Managing Director Indonesia SLB Nurzhan Ongaltayev menyampaikan, perjanjian dan peluang kolaborasi baru ini menghadirkan keahlian konsultasi subsurface SLB serta pengalaman eksekusi global untuk mendukung pengembangan panas bumi bersama operator berpengalaman, mulai dari pelaksanaan proyek di Indonesia hingga evaluasi peluang di luar negeri. Pernyataan ini menegaskan komitmen jangka panjang perusahaan.

“Teknologi canggih, keahlian teknis yang mendalam, serta kinerja operasional yang disiplin melalui integrasi di seluruh siklus hidup proyek merupakan hal esensial untuk meningkatkan skala proyek panas bumi.” tutur Nurzhan. Pernyataan tersebut menekankan pentingnya konsistensi standar global dalam setiap tahap proyek.
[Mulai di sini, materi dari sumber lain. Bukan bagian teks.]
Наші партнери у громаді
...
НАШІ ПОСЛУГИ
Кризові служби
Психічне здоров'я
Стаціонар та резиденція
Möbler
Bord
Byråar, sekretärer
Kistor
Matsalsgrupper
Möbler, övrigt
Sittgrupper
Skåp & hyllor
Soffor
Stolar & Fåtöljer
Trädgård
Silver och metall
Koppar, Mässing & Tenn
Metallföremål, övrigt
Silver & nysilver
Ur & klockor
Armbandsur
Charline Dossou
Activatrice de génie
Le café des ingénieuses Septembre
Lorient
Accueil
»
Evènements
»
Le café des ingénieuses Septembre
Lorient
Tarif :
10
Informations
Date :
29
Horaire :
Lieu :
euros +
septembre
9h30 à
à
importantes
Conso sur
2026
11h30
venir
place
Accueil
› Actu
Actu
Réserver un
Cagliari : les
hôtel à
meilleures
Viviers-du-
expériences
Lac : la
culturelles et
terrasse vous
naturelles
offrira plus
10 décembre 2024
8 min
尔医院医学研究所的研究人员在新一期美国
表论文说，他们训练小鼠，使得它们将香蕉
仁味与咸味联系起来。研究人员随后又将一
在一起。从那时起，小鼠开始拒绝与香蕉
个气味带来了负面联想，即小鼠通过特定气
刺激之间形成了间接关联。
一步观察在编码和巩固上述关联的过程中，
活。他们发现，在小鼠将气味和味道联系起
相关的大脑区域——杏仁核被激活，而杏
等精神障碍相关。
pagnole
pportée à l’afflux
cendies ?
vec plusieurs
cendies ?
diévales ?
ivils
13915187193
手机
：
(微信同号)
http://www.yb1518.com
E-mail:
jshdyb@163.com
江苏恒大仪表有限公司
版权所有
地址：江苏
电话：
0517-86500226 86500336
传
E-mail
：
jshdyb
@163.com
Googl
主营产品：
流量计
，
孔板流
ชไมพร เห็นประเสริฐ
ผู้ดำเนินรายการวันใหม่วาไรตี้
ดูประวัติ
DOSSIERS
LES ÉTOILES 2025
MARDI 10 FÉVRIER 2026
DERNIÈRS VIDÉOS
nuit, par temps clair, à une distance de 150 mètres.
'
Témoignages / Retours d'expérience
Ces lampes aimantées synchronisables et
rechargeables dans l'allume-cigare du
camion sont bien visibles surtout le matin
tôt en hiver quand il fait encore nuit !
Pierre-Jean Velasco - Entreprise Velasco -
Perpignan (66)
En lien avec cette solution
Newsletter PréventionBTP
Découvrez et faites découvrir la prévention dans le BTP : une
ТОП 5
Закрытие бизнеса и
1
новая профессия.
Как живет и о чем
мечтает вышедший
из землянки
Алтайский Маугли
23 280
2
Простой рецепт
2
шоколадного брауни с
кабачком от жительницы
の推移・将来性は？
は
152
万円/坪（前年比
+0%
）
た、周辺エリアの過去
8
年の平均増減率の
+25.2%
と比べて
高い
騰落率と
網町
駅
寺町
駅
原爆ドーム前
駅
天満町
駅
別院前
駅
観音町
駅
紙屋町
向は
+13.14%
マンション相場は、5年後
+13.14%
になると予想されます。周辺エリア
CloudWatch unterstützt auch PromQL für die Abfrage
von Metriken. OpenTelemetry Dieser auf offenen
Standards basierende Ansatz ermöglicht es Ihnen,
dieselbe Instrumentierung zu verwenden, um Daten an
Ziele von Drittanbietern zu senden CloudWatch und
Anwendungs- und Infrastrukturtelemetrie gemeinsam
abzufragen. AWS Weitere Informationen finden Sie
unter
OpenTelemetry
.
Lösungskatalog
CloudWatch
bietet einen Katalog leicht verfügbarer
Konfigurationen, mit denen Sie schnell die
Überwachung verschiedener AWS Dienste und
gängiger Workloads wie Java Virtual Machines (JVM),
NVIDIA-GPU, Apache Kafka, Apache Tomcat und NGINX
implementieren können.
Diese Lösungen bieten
Ekspansi Global Energi Panas Bumi Indonesia

Kesepakatan ini memperlihatkan bahwa panas bumi Indonesia tidak hanya berorientasi pada kebutuhan domestik, tetapi juga memiliki peluang untuk dikembangkan di pasar internasional. Kawasan Amerika Utara menjadi salah satu wilayah yang masuk dalam radar eksplorasi. Ekspansi tersebut membuka potensi diversifikasi pendapatan perusahaan. Strategi ini sekaligus memperluas jaringan kolaborasi global.

Dengan sinergi antara kekuatan lokal dan dukungan teknologi internasional, proyek panas bumi diharapkan mampu memberikan kontribusi signifikan terhadap target penurunan emisi. Energi panas bumi dinilai stabil karena tidak bergantung pada kondisi cuaca. Keunggulan tersebut menjadi nilai tambah dalam bauran energi bersih. Kolaborasi ini juga mendorong penguatan posisi Indonesia sebagai pemain utama panas bumi dunia.